Collected data
┌──

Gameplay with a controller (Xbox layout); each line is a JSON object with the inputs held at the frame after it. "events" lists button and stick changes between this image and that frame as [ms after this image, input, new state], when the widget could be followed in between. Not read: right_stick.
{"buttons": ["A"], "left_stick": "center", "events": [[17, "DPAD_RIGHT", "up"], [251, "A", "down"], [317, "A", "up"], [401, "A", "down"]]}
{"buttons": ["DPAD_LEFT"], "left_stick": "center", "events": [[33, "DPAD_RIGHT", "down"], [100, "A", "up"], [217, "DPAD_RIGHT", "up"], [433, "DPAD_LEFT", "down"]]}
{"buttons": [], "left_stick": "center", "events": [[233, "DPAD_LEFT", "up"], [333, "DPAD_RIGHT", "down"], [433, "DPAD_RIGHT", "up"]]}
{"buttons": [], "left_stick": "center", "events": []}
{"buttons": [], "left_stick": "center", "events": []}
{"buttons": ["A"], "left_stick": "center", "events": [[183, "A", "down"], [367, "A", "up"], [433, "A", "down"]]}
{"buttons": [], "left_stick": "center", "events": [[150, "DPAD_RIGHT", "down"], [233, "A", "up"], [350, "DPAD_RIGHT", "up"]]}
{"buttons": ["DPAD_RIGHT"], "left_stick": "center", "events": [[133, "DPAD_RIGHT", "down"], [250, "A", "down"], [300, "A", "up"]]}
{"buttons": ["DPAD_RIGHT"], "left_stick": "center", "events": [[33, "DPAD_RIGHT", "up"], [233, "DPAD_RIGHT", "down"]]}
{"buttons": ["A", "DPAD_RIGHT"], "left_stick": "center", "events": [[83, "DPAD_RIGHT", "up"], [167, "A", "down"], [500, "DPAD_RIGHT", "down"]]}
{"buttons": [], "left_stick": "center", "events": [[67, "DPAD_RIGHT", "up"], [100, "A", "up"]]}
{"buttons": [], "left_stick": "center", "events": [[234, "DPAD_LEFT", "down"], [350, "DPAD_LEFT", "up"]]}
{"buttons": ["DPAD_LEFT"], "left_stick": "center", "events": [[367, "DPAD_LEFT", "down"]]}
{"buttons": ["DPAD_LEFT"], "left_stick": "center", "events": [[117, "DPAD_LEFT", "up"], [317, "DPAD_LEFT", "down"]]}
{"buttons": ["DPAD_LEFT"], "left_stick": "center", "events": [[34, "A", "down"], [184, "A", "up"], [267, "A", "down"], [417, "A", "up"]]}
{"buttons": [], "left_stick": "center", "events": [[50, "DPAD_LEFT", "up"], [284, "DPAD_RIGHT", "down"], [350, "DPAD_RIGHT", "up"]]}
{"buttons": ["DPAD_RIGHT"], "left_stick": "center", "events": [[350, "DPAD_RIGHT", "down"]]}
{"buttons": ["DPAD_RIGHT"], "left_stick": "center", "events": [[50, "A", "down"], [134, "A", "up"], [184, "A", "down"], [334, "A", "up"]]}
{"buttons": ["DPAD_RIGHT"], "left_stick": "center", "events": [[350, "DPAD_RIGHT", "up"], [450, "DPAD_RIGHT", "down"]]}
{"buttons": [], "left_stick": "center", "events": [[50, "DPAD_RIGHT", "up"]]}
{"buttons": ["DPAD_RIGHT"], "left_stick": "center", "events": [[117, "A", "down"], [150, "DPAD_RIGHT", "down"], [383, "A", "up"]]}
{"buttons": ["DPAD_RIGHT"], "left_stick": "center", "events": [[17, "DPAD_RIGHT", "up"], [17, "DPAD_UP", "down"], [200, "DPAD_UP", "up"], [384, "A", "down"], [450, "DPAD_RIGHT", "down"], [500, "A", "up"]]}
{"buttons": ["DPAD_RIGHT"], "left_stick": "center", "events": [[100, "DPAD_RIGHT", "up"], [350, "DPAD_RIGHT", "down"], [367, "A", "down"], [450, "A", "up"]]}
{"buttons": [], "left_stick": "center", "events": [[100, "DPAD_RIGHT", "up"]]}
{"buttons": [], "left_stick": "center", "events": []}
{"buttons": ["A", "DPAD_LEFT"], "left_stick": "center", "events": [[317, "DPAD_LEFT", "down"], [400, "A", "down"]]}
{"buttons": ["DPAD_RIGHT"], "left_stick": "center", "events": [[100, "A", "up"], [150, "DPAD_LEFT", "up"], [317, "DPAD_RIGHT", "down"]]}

└──

▶ Task to carry out
This exercise asks for every line of the records to be repeated exactly.

▶ Solved exercise
Gameplay with a controller (Xbox layout); each line is a JSON object with the inputs held at the frame after it. "events" lists button and stick changes between this image and that frame as [ms after this image, input, new state], when the widget could be followed in between. Not read: right_stick.
{"buttons": ["A"], "left_stick": "center", "events": [[17, "DPAD_RIGHT", "up"], [251, "A", "down"], [317, "A", "up"], [401, "A", "down"]]}
{"buttons": ["DPAD_LEFT"], "left_stick": "center", "events": [[33, "DPAD_RIGHT", "down"], [100, "A", "up"], [217, "DPAD_RIGHT", "up"], [433, "DPAD_LEFT", "down"]]}
{"buttons": [], "left_stick": "center", "events": [[233, "DPAD_LEFT", "up"], [333, "DPAD_RIGHT", "down"], [433, "DPAD_RIGHT", "up"]]}
{"buttons": [], "left_stick": "center", "events": []}
{"buttons": [], "left_stick": "center", "events": []}
{"buttons": ["A"], "left_stick": "center", "events": [[183, "A", "down"], [367, "A", "up"], [433, "A", "down"]]}
{"buttons": [], "left_stick": "center", "events": [[150, "DPAD_RIGHT", "down"], [233, "A", "up"], [350, "DPAD_RIGHT", "up"]]}
{"buttons": ["DPAD_RIGHT"], "left_stick": "center", "events": [[133, "DPAD_RIGHT", "down"], [250, "A", "down"], [300, "A", "up"]]}
{"buttons": ["DPAD_RIGHT"], "left_stick": "center", "events": [[33, "DPAD_RIGHT", "up"], [233, "DPAD_RIGHT", "down"]]}
{"buttons": ["A", "DPAD_RIGHT"], "left_stick": "center", "events": [[83, "DPAD_RIGHT", "up"], [167, "A", "down"], [500, "DPAD_RIGHT", "down"]]}
{"buttons": [], "left_stick": "center", "events": [[67, "DPAD_RIGHT", "up"], [100, "A", "up"]]}
{"buttons": [], "left_stick": "center", "events": [[234, "DPAD_LEFT", "down"], [350, "DPAD_LEFT", "up"]]}
{"buttons": ["DPAD_LEFT"], "left_stick": "center", "events": [[367, "DPAD_LEFT", "down"]]}
{"buttons": ["DPAD_LEFT"], "left_stick": "center", "events": [[117, "DPAD_LEFT", "up"], [317, "DPAD_LEFT", "down"]]}
{"buttons": ["DPAD_LEFT"], "left_stick": "center", "events": [[34, "A", "down"], [184, "A", "up"], [267, "A", "down"], [417, "A", "up"]]}
{"buttons": [], "left_stick": "center", "events": [[50, "DPAD_LEFT", "up"], [284, "DPAD_RIGHT", "down"], [350, "DPAD_RIGHT", "up"]]}
{"buttons": ["DPAD_RIGHT"], "left_stick": "center", "events": [[350, "DPAD_RIGHT", "down"]]}
{"buttons": ["DPAD_RIGHT"], "left_stick": "center", "events": [[50, "A", "down"], [134, "A", "up"], [184, "A", "down"], [334, "A", "up"]]}
{"buttons": ["DPAD_RIGHT"], "left_stick": "center", "events": [[350, "DPAD_RIGHT", "up"], [450, "DPAD_RIGHT", "down"]]}
{"buttons": [], "left_stick": "center", "events": [[50, "DPAD_RIGHT", "up"]]}
{"buttons": ["DPAD_RIGHT"], "left_stick": "center", "events": [[117, "A", "down"], [150, "DPAD_RIGHT", "down"], [383, "A", "up"]]}
{"buttons": ["DPAD_RIGHT"], "left_stick": "center", "events": [[17, "DPAD_RIGHT", "up"], [17, "DPAD_UP", "down"], [200, "DPAD_UP", "up"], [384, "A", "down"], [450, "DPAD_RIGHT", "down"], [500, "A", "up"]]}
{"buttons": ["DPAD_RIGHT"], "left_stick": "center", "events": [[100, "DPAD_RIGHT", "up"], [350, "DPAD_RIGHT", "down"], [367, "A", "down"], [450, "A", "up"]]}
{"buttons": [], "left_stick": "center", "events": [[100, "DPAD_RIGHT", "up"]]}
{"buttons": [], "left_stick": "center", "events": []}
{"buttons": ["A", "DPAD_LEFT"], "left_stick": "center", "events": [[317, "DPAD_LEFT", "down"], [400, "A", "down"]]}
{"buttons": ["DPAD_RIGHT"], "left_stick": "center", "events": [[100, "A", "up"], [150, "DPAD_LEFT", "up"], [317, "DPAD_RIGHT", "down"]]}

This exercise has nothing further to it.